I create context. I also write blog posts:

Today, I looked into the eyes of the devil…

Posted: June 5th, 2010 | Author: | Tags: , | 2 Comments »

And he tried to bite me.

That’s because, on this occasion, he was a four year old terrorizing the shop that I work in (no need to name names — it’s a nice one in the Hamptons). Woman walks in with her unbeknownst-to-us monster child. He’s grabbing at everything before he gets both feet in the door, and we’re trying to deal with his absent-minded mother (frankly, I think it’s “selective absent-mindedism”). Then he starts rolling some of the glasses we sell on the floor. “These are dirty! I hate this store!,” the little terror-monger told me.

ME

Well, don’t you like this one? It has a starfish on it. Have you ever seen a real starfish?

SATAN

I want to fight.

(At this point, I should promise you: I didn’t make any of this up.)

Suddenly, he began flailing around, dangerously close to pieces of china that cost more than I make in a week. I had no choice but to step in and try to catch his little flying fists. All the while mum can’t make up her mind about… well, I don’t know what. I was too busy babysitting the kid from “Problem Child” to know, but she was taking too long nonetheless.

He was a weak little miscreant though, and every time he charged, I covered my balls and held out my hand like a cow catcher on a steam engine. Invariably, he would fall over — hopefully scuffing his Ralph Lauren Polo (literally, it was a “polo uniform”) shirt — and then try again. He had the worst balance of any little kid I’ve ever met.

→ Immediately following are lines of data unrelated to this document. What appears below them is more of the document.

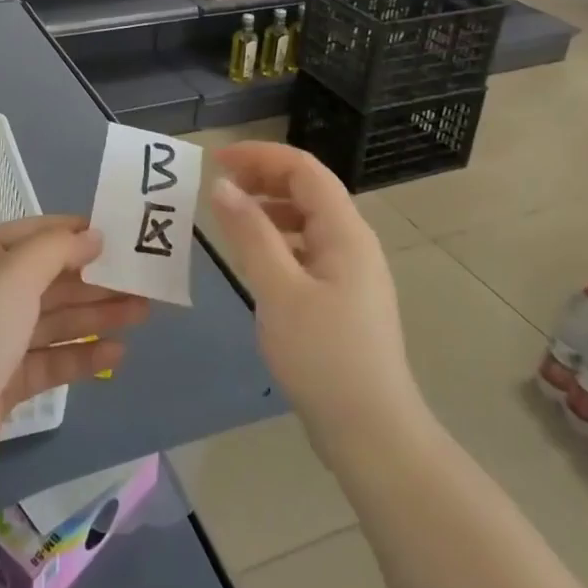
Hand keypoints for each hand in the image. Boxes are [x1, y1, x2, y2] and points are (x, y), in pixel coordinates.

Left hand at [0, 216, 150, 493]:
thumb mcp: (13, 275)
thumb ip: (56, 250)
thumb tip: (93, 235)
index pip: (29, 235)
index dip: (70, 232)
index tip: (115, 234)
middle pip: (45, 280)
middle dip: (92, 279)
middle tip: (142, 280)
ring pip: (50, 321)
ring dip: (94, 316)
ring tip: (142, 313)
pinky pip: (47, 361)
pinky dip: (79, 356)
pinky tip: (116, 354)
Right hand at [208, 143, 421, 464]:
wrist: (371, 432)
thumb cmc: (323, 356)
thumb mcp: (278, 290)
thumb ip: (249, 233)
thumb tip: (222, 185)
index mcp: (345, 232)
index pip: (304, 168)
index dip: (260, 155)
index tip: (216, 160)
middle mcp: (353, 242)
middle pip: (308, 189)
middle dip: (263, 177)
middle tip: (218, 186)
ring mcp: (351, 272)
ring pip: (307, 220)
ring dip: (269, 208)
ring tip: (231, 218)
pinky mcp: (343, 298)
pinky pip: (307, 249)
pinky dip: (277, 240)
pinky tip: (255, 260)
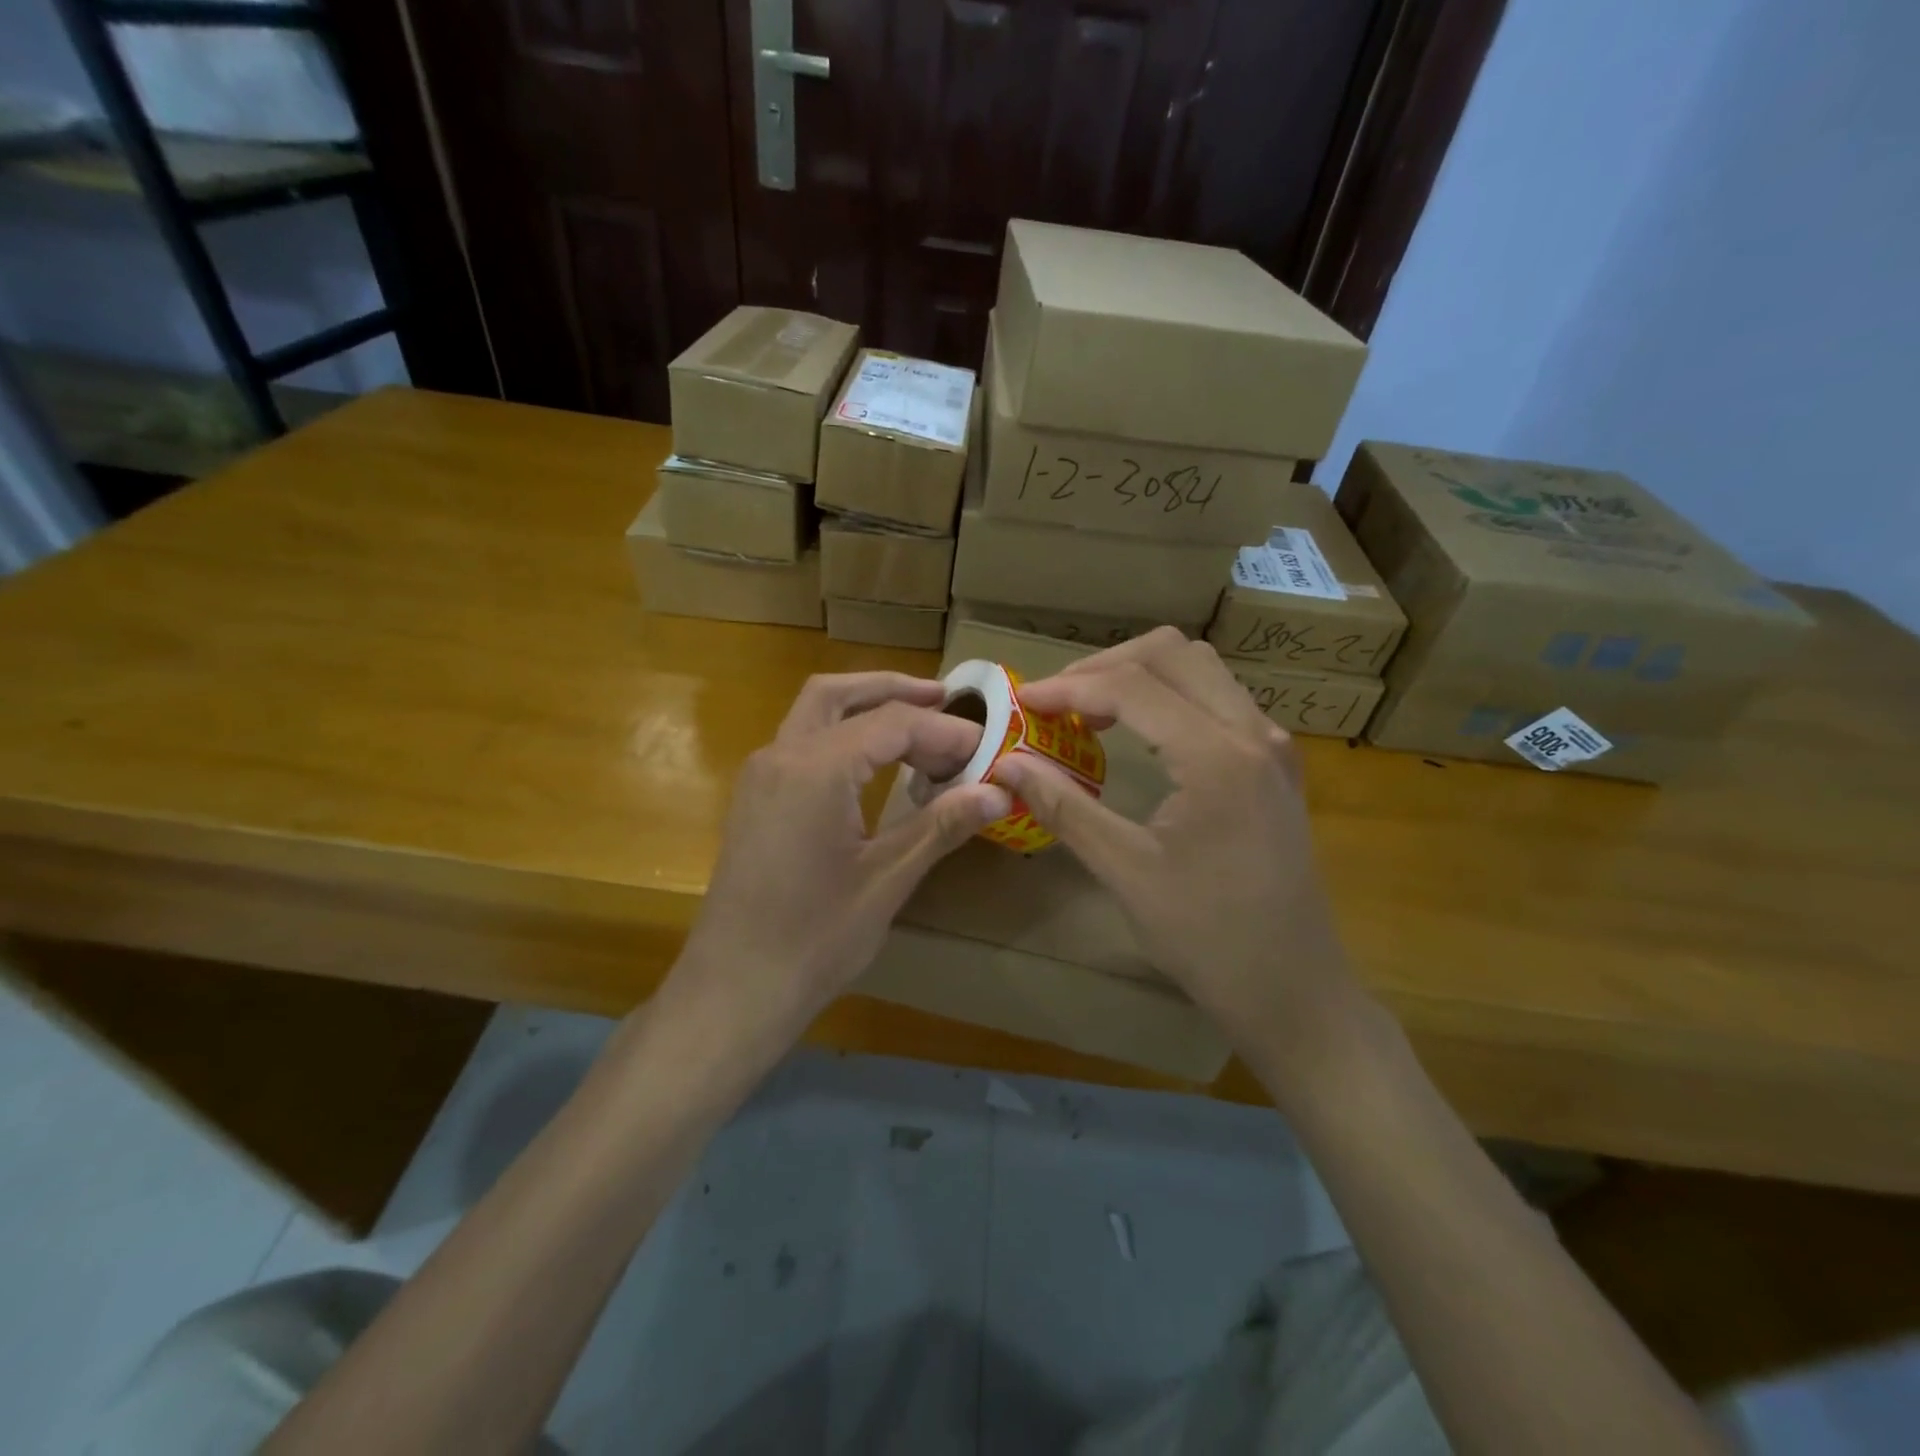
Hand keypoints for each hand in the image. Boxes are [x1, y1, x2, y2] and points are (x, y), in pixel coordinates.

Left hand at [667, 672, 1007, 1052]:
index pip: (892, 724)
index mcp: (815, 769)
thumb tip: (999, 792)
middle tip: (946, 698)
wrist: (735, 988)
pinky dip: (842, 735)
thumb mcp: (888, 879)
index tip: (986, 748)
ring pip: (814, 712)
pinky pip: (802, 742)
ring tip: (917, 724)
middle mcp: (781, 756)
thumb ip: (942, 825)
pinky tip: (873, 764)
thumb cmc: (815, 938)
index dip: (944, 731)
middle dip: (894, 689)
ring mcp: (761, 775)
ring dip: (864, 707)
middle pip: (839, 694)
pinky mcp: (755, 798)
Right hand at [990, 630, 1368, 1074]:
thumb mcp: (1125, 871)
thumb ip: (1064, 807)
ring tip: (1090, 710)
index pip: (1132, 686)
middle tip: (1057, 702)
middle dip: (1105, 666)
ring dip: (1140, 674)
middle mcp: (1253, 733)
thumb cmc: (1207, 938)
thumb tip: (1008, 763)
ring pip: (1200, 667)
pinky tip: (1138, 730)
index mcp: (1216, 757)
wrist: (1293, 989)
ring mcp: (1272, 745)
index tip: (1023, 702)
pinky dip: (1170, 695)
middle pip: (1172, 653)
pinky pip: (1219, 697)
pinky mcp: (1276, 763)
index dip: (1069, 687)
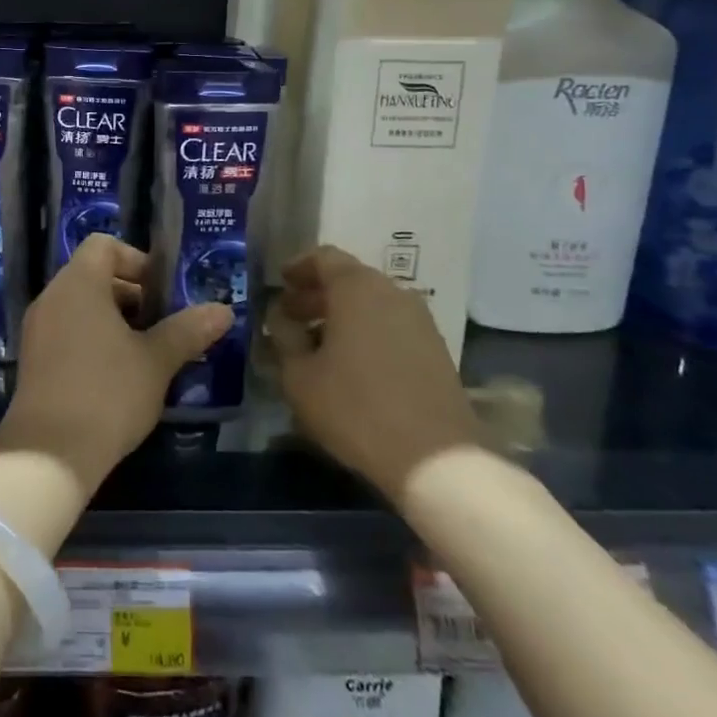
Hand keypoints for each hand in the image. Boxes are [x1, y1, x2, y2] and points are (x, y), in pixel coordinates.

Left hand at [0, 235, 231, 493]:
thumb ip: (188, 330)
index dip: (137, 260)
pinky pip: (65, 330)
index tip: (163, 293)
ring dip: (113, 319)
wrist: (48, 453)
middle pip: (93, 274)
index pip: (104, 245)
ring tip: (145, 354)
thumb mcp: (156, 361)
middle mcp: (52, 296)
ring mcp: (37, 328)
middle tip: (163, 325)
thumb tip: (223, 310)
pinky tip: (116, 376)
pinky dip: (91, 339)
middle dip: (131, 294)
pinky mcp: (32, 358)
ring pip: (80, 305)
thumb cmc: (107, 393)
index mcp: (79, 283)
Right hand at [271, 246, 480, 503]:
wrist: (435, 459)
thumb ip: (284, 336)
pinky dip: (366, 331)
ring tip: (317, 342)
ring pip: (372, 303)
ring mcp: (420, 321)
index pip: (323, 257)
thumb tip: (281, 318)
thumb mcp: (299, 374)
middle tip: (291, 316)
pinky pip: (391, 325)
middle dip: (317, 294)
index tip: (279, 284)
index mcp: (357, 287)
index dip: (297, 268)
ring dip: (342, 315)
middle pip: (349, 279)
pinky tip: (350, 363)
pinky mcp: (436, 350)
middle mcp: (392, 293)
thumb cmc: (355, 407)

I had ushered him away from the china — and other customers — like a matador guides a bull when he threatened to bite me. Then he tried to bite me.

MOM

Hun, it doesn’t sound good over there!

SATAN

It’s ok, mom, I’m just fighting.

MOM

Okay! Dum-de-dum, I’m a moron!

Somehow, he managed to grab two pencils — I know, this is sounding like a prison fight — and came at me, holding them like a pair of sai (what do you want from me, I liked the Teenage Mutant Ninja Turtles when I was a kid…). Again, make up for the lack of a cup and try to deflect the blow. I was getting fed up, and I started thinking about asking for hazard pay.

World’s Worst Mommy finally came over after completing her purchase — wisely taking a store poll whether or not she should hang out and find a Father’s Day present; it came back “nay” — and laid down the law:

MOM

Behave yourself or we’re not going to get ice cream!

His response? One more shot at my nads, which, thankfully, I deflected, all while wishing them both a good afternoon and trying to shake off any homicidal thoughts I had at that point.

“That kid’s going to hell,” I was whispering to my boss before the door was even closed shut. I was wrong. That kid had been to hell and he’d already conquered. It was Lucifer himself in my store today.

So I give up. I’m now in favor of leashes for children… and horse tranquilizers, too.